Neff’s assessment came just after the close of the fair early Sunday evening, as the operators of the Fun Slide were cranking the contraption flat for transport, and vendors at the pina colada booth near the Custom House Pier were packing up boxes of bananas.
Sunday morning began with the annual road race, which drew 230 runners, one of whom was Julie Cusak of Groton.
As if it weren't enough to be running in sweltering heat approaching 80 degrees for the annual Sailfest Charter Oak Federal Credit Union 5K Road Race, Cusack took on the extra challenge of pushing a carriage carrying 6-year-old daughter Millie and 3-year-old son Patrick.
"It was something to do," said Cusack, who joined a friend in the race. "I have an active lifestyle. It was fun."
The race pushed off about 9:15 a.m. in front of The Day and Citizens Bank on Eugene O'Neill Drive. Runners stretched and milled about at the start line after receiving their numbers from the Chamber of Commerce of Eastern Connecticut, which has helped organize the race for the past several years.
Manuel de Jesus Hernandez Brito, a New London High School student who won a contest for the design of this year's road race t-shirts, fired the starting gun, and runners were off to the cheers of spectators.
Mike McCarty and 11-year-old son Jake of Groton were two of the more serious runners, finishing toward the front of the pack. The 3.1-mile race was another opportunity for Jake, a middle school cross-country runner, to get some more experience.
"I just like running," said Jake, who already has competed in about a half dozen long-distance races.
Emberleigh and Tyler Luce of New London, two other serious runners, had the ambition of finishing in the top 10 for the race, having run up to the top of Mount Washington earlier this year as well as competing in other long-distance runs, including a half marathon.
They were decked out in full running regalia, including monitors attached to their arms that were meant to keep them on pace.
"Every run is challenging," said Emberleigh, who intended to enjoy some post-race delights at Berry's Ice Cream & Candy Bar on Bank Street.
Others would indulge in treats offered by the many other Sailfest food vendors, including Sweeties on Bank Street.
Owner Aaron Dronberger said the bakery did a brisk breakfast business that morning, and stayed busy selling cookies and cupcakes on a stick from a stand outside the shop.
“It brings a lot of people to town we wouldn’t ordinarily see,” he said.
On the Custom House Pier, amid the rock bands and local restaurant booths, one exhibit kept the “sail” in Sailfest.
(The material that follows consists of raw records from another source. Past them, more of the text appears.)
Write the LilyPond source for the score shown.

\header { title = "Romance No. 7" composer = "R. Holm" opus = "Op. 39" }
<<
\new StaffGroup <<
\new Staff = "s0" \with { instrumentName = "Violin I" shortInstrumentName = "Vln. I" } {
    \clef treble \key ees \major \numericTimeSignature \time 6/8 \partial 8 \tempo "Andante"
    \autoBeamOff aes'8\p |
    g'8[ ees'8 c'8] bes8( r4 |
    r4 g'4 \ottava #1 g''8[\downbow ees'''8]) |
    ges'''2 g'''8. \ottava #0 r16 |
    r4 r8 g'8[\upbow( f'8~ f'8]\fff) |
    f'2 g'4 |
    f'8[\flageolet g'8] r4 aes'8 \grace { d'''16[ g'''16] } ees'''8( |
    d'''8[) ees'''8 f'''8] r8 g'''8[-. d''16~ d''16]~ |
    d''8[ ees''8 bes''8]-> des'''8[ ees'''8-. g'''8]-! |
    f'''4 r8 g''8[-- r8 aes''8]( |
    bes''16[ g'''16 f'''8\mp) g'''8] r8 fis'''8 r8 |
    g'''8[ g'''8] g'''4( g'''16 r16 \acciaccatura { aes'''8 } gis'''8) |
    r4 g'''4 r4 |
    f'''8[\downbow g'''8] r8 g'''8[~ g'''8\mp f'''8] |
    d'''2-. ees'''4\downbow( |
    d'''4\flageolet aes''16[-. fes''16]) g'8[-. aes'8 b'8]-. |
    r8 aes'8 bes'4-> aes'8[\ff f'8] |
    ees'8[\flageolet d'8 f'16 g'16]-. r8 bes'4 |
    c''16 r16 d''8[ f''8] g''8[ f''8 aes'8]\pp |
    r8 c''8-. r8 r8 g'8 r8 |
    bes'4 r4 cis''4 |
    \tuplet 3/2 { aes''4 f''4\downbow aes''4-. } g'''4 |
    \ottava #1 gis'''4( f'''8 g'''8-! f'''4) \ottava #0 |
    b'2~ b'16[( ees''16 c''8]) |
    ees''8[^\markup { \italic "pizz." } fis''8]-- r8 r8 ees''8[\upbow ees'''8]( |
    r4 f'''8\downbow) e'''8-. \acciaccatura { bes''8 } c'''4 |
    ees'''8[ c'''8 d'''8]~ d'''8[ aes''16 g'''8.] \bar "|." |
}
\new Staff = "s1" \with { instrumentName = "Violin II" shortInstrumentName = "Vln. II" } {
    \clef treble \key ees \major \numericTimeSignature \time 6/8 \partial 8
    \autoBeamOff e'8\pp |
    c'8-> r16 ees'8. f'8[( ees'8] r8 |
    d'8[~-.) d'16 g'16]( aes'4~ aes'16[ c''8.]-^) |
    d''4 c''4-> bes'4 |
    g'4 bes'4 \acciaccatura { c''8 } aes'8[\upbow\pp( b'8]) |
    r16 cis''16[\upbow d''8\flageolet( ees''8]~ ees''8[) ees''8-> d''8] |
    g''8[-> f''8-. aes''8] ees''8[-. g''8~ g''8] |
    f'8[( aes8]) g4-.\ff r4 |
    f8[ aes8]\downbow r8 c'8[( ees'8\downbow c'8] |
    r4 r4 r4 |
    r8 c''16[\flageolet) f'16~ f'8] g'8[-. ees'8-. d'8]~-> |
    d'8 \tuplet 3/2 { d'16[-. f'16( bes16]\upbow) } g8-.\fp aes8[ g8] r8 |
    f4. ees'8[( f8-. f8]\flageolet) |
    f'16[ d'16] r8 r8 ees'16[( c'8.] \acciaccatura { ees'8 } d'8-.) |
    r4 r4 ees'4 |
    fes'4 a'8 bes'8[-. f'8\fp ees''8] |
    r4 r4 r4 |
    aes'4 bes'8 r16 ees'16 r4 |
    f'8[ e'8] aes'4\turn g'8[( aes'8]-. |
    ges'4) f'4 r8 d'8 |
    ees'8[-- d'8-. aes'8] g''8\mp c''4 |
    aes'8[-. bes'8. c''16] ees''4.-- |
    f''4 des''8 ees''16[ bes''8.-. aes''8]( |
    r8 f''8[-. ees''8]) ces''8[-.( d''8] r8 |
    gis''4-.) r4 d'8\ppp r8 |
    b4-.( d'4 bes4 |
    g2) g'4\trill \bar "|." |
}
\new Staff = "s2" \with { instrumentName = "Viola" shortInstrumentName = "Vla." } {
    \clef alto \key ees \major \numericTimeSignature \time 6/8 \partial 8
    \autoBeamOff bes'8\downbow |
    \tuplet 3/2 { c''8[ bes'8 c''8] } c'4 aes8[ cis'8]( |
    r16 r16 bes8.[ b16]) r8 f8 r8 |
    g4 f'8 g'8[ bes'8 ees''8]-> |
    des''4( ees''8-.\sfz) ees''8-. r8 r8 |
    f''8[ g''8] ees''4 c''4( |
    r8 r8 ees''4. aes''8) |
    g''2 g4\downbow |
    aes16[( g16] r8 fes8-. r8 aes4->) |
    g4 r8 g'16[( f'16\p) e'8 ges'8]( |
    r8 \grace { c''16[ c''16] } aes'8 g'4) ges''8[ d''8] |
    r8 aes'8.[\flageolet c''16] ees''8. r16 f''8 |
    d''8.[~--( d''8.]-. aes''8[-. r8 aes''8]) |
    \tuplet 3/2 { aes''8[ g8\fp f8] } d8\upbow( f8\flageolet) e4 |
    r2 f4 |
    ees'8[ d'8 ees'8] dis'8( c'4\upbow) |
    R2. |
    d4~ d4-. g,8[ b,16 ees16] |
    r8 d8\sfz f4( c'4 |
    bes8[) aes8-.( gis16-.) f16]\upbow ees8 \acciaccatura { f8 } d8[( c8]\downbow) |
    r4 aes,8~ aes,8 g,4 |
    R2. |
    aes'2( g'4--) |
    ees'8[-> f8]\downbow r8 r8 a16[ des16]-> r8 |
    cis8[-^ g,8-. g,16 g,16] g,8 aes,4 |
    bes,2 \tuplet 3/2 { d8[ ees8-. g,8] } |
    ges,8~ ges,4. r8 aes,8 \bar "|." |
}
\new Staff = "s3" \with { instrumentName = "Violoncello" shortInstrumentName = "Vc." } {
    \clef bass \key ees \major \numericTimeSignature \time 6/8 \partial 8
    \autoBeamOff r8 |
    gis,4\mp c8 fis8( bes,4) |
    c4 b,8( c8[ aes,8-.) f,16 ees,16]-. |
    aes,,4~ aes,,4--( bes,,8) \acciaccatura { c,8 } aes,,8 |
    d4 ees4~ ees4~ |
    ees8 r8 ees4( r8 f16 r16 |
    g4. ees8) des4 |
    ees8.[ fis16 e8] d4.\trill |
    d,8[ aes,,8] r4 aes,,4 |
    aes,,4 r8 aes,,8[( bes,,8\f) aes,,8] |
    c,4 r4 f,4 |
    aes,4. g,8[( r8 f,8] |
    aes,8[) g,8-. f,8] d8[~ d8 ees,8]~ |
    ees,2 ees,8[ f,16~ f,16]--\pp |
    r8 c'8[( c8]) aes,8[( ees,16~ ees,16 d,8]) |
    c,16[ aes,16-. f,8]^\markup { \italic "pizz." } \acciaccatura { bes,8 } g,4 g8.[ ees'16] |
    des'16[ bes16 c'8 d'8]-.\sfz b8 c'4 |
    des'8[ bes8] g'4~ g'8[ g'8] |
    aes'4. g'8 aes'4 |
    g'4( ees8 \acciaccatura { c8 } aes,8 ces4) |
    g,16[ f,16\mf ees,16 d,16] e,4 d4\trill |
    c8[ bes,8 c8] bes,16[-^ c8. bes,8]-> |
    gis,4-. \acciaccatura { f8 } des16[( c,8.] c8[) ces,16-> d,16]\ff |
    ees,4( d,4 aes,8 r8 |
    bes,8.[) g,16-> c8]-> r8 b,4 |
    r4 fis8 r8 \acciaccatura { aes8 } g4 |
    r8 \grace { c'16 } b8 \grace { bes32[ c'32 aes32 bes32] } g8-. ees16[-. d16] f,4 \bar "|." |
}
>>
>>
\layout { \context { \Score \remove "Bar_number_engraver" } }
The schooner Amistad hosted about 1,500 people for free tours over the two-day festival, Captain James Peters said.
Visitors were allowed to go below deck of the ship, replica of a 19th-century slave ship. As it works its way out of financial troubles, the ship is staying in the city for most of the summer in preparation for major refurbishment at Mystic Seaport this fall, he said.
“Even as uncomfortable as it is below deck, coming down and seeing the confined conditions really humanizes the story,” he said.
The ship tours were run in partnership with the Hempsted Houses.
“The Amistad’s been a world traveler, but now it needs to focus on its home state,” Peters said.
Sheila Borden and Lisa Vinson, visiting their home city from Gallipolis, Ohio, for the weekend, said they were pleased the Amistad offered a more serious educational counterpoint to the otherwise lighthearted event.
“I was thinking of the history of what they (the slaves) went through,” Borden said.
Neff said some of the most popular new events this year were the raffle, which gave prizes of $2,000, $1,000 and $500 to three lucky fairgoers.
Another was the Latin and Gospel music stage in front of City Hall, where six Latin bands performed Saturday and six Gospel groups performed on Sunday.
“That was a huge success,” she said.
Twitter: @BensonJudy; @KingstonLeeHow
Editor's note: This version corrects the organization that assisted with the Amistad tours. It was Hempsted Houses.